For the gas sector, LNG trades continued to grow in 1H06, with India and Korea recording large increases in imports and China took in its first LNG shipment from Australia. The LNG and LPG sectors are examined in view of the continued optimism on the part of vessel owners about prospects for these trades.
"World Oil Tanker Trends" is available from SSY Consultancy & Research Ltd for an annual subscription of
Further Delays to Expansion Project at Richards Bay Coal Terminal
Richards Bay Coal Terminal has experienced more delays to its Phase 5 expansion, which was previously set to start by mid-2006 and end within the 2H08, reports Reuters. RBCT Chief Executive, Kuseni Dlamini, told Reuters that the project began on September 1 and is now expected to be completed by the 1H09. The delayed start date was due to difficulties in obtaining environmental assessment approvals and lease extension for the extra land. Mr Dlamini said that the new capacity will be 91 Mtpa. Currently, the RBCT has an export capacity of 72 Mt and, in 2005, it handled about 67 Mt.

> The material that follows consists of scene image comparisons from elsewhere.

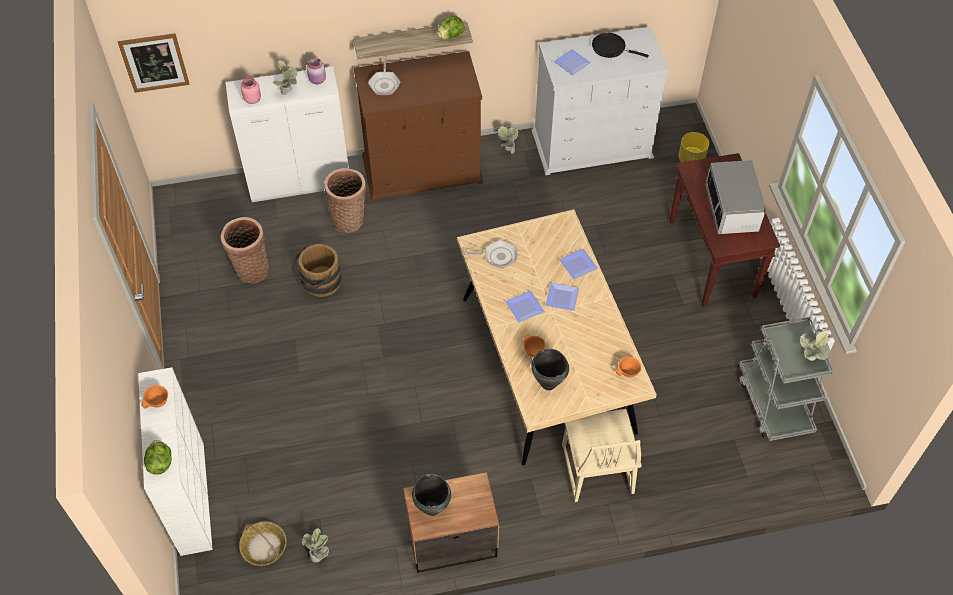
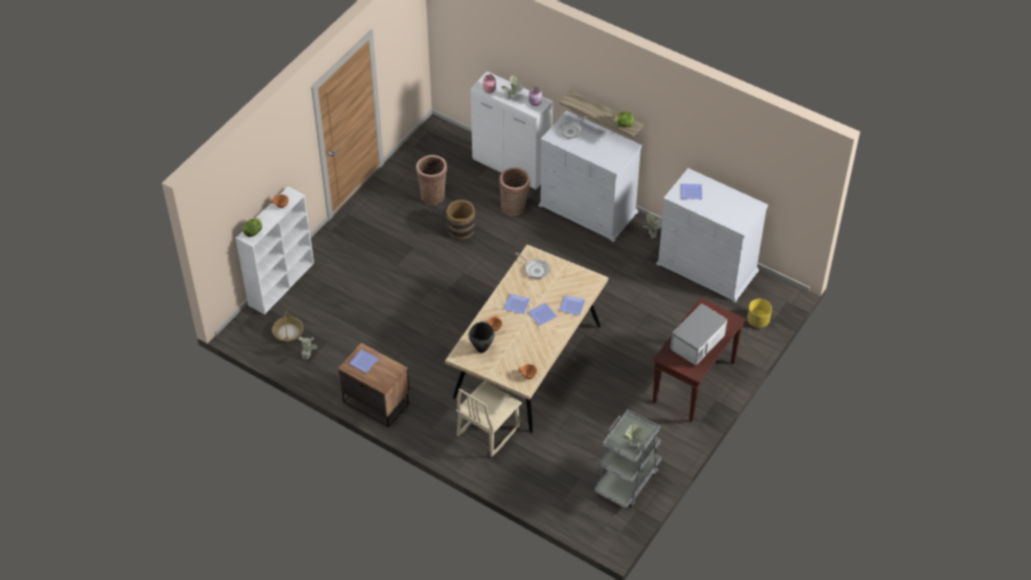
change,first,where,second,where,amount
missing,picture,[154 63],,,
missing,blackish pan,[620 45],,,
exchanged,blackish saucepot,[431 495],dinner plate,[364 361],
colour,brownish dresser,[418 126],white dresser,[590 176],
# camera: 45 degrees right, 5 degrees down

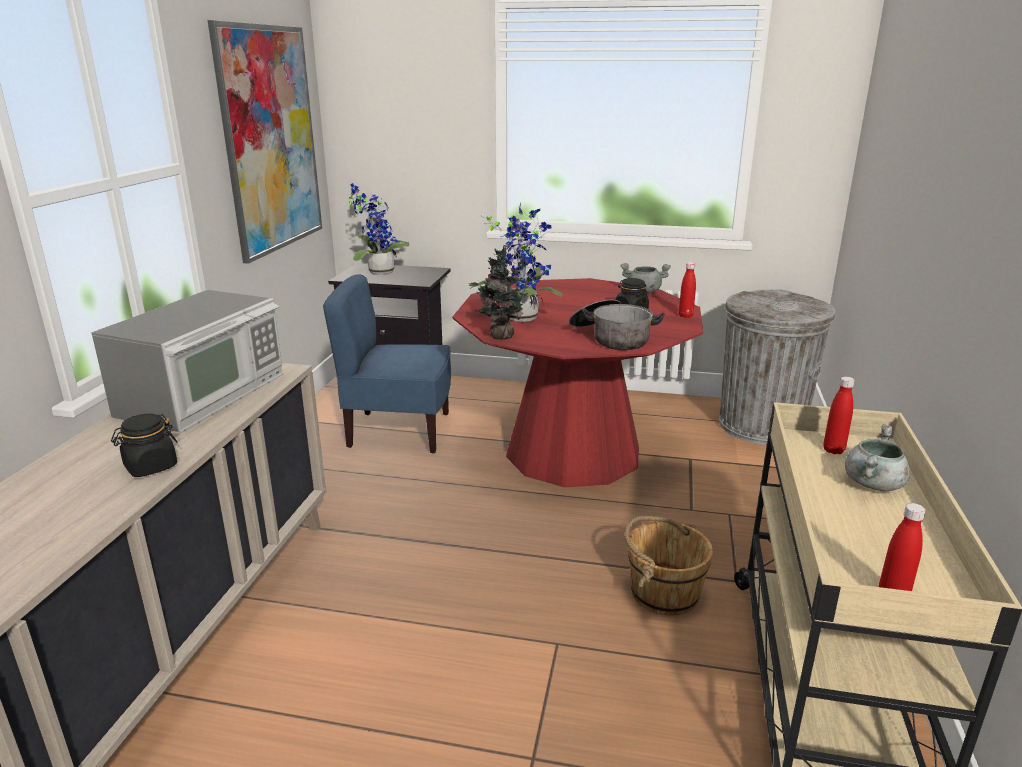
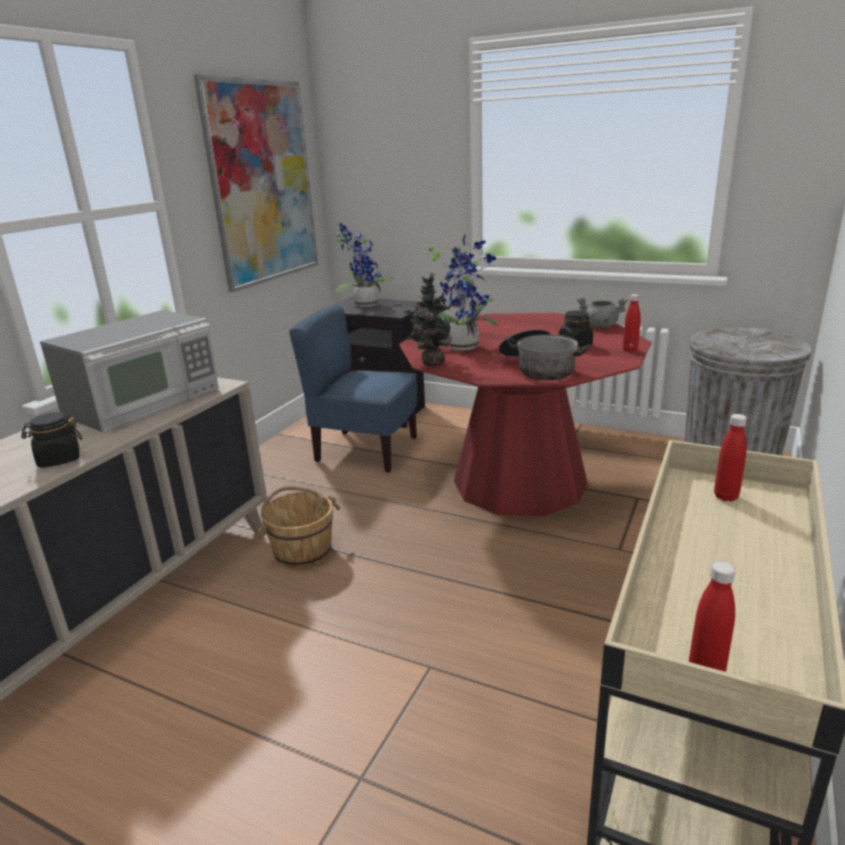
change,first,where,second,where,amount
missing,gray saucepot,[877 457],,,
relocated,brownish bucket,[669 566],,[298 527],
# camera: 15 degrees right, 0 degrees up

US Distillate Stocks Reach 4.5 Year High
US distillate stocks grew 3.1m bbl last week to reach 139.9m bbl, the highest since the week ending 11th January 2002, and 4.1% higher year-on-year, according to the latest data from the US Department of Energy. The rise followed a 162k b/d increase in imports to 522k b/d, 86.4% higher on the year, and a 70k b/d drop in demand to under 4.2m b/d. Gasoline inventories rose 0.7m bbl to 206.9m bbl, up 8.8% on the year, despite a 156k b/d fall in imports to 1.03m b/d and a 12k b/d rise in demand to 9.62m b/d. Crude stocks fell 2.2m bbl to 330.6m bbl (but remained 5% higher on the year) partly due to a 788k b/d drop in imports from the previous week's high level to just under 10.4m b/d. Refinery utilisation inched 0.7% higher to 93.6%.
China's Economic Growth Forecast Raised
The Asian Development Bank has upgraded its economic growth forecast for China for 2006 to 10.4% due to strong growth in investment and foreign trade, reports China Daily. This significant upward revision from 9.5% growth forecast in April is due to faster-than-expected 10.9% growth in Chinese economy during the first half of 2006, despite government efforts to cool the economy. The bank also raised its growth forecast for Asia, excluding Japan, for the second time this year to 7.7%. However, it noted that a possible slowdown in the US economy could be a risk as demand for Asian goods and services may be affected.
Oil Prices Drop To 3-Month Low
Oil prices dropped to a 3-month low in New York on Wednesday amid speculation United Nations action to end Iran's nuclear program is unlikely to curb shipments from the world's fourth-biggest oil producer, while gasoline prices fell to a 6-month low, reports Bloomberg. Crude oil for October delivery fell to $67.82/bbl on the New York Mercantile Exchange, while Brent crude for October delivery was down to almost $67/bbl on the ICE Futures exchange. New York traded oil has fallen from a high of over $78/bbl in Aug as the US hurricane threat diminished, US gasoline stocks rose and a UN deadline on Iran's nuclear research passed without sanctions, reports Bloomberg.
Japanese Coal Imports
Japanese coal imports in July reached 15.8 Mt, the highest monthly total this year, according to official trade data. The majority of Japan's imports were sourced from Australia (8.9 Mt), with Indonesia accounting for 3.4 Mt and China 1.8 Mt. McCloskey reported last month that stoppages at some of the country's nuclear power stations may prompt utilities to boost electricity generation from other fuels such as coal.